Peza chief De Lima retires after 21 years
After serving four presidents in the last 21 years, the head of the Philippine Economic Zone Authority (Peza) is officially retiring her post having seen the country’s premier investment promotion agency achieve its potential.
In a statement issued on Wednesday, Peza Director General Lilia B. de Lima said the agency was already in its “ripened, full grown, and matured stage to be able to ceaselessly pursue its mandated tasks to get and attract more investments, in order to create more employment opportunities for our people and generate much needed exports revenues for the country with endless vigor and determination.”
De Lima, the head of Peza since the agency was created in 1995 under the term of President Fidel V. Ramos, assured she would just be around to assist the agency.
Under her leadership, Peza was able to attract and approve P3.157 trillion worth of investments from 1995 to 2015, while exports in the economic zones reached a total of $607 billion. Direct employment generated by these investments also hit close to 1.3 million from only 92,000 in 1995, while the number of indirect jobs were estimated to have reached 6.5 million.

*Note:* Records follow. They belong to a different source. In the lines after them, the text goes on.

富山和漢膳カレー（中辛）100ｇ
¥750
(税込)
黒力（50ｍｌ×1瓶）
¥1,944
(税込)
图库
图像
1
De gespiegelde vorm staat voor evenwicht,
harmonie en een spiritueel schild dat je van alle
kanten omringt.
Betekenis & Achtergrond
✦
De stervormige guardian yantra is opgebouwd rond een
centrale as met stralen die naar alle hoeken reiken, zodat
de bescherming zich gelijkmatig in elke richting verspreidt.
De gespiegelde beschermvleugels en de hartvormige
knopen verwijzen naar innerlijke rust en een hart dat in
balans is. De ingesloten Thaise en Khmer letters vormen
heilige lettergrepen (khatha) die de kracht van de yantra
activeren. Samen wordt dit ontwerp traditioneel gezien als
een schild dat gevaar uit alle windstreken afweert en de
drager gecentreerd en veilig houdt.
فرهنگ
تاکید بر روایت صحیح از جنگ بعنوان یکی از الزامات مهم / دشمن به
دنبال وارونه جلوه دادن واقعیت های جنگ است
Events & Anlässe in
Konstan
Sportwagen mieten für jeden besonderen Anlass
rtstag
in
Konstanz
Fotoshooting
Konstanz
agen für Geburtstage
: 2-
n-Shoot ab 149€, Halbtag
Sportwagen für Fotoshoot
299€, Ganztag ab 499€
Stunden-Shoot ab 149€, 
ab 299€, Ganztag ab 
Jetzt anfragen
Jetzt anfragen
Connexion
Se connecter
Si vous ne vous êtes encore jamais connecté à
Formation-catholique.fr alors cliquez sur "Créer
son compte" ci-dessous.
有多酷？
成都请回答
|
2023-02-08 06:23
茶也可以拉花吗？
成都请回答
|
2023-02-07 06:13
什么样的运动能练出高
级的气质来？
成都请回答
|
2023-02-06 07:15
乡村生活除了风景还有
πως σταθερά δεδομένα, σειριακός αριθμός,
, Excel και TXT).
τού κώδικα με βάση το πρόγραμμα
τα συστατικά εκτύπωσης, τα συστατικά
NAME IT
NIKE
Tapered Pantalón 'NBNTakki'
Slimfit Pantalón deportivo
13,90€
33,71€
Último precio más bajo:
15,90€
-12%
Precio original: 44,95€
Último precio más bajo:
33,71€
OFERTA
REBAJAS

Peza was also able to expand the number of economic zones it was managing to 340 from only 16 ecozones in 1995. These ecozones included not only manufacturing or export processing zones but also IT parks and IT centers, tourism, medical tourism and agro-industrial zones.
De Lima said she would finally be able to do things she failed to do in the past—painting leisurely and tending to her trees and flowers in her garden.
Former Trade Secretary Adrian S. Cristobal Jr. also bid farewell yesterday as he cited the notable achievements of the agency under the Aquino administration.
Speaking to employees of the Department of Trade and Industry, Cristobal noted that in the past six months he held the post of trade chief, much has been accomplished including the conclusion of the negotiations for a free trade agreement with the European Free Trade Association (Efta) and the start of formal trade negotiations with the European Union.
Cristobal also cited the initial success of the Comprehensive Automotive Resurgence Strategy (CARS), the DTI’s flagship industrial program aimed at revitalizing the local manufacturing sector. Under this program, Toyota Motor Corp. and Mitsubishi Motors Philippines Corp. would respectively invest in assembly facilities and produce at least 200,000 units of a single model within a six-year period.
“This should soon further enhance our Manufacturing Resurgence Program that seeks to generate more and better jobs. Investments continue to pour in even as we have inaugurated major manufacturing facilities in various industrial parks,” Cristobal said.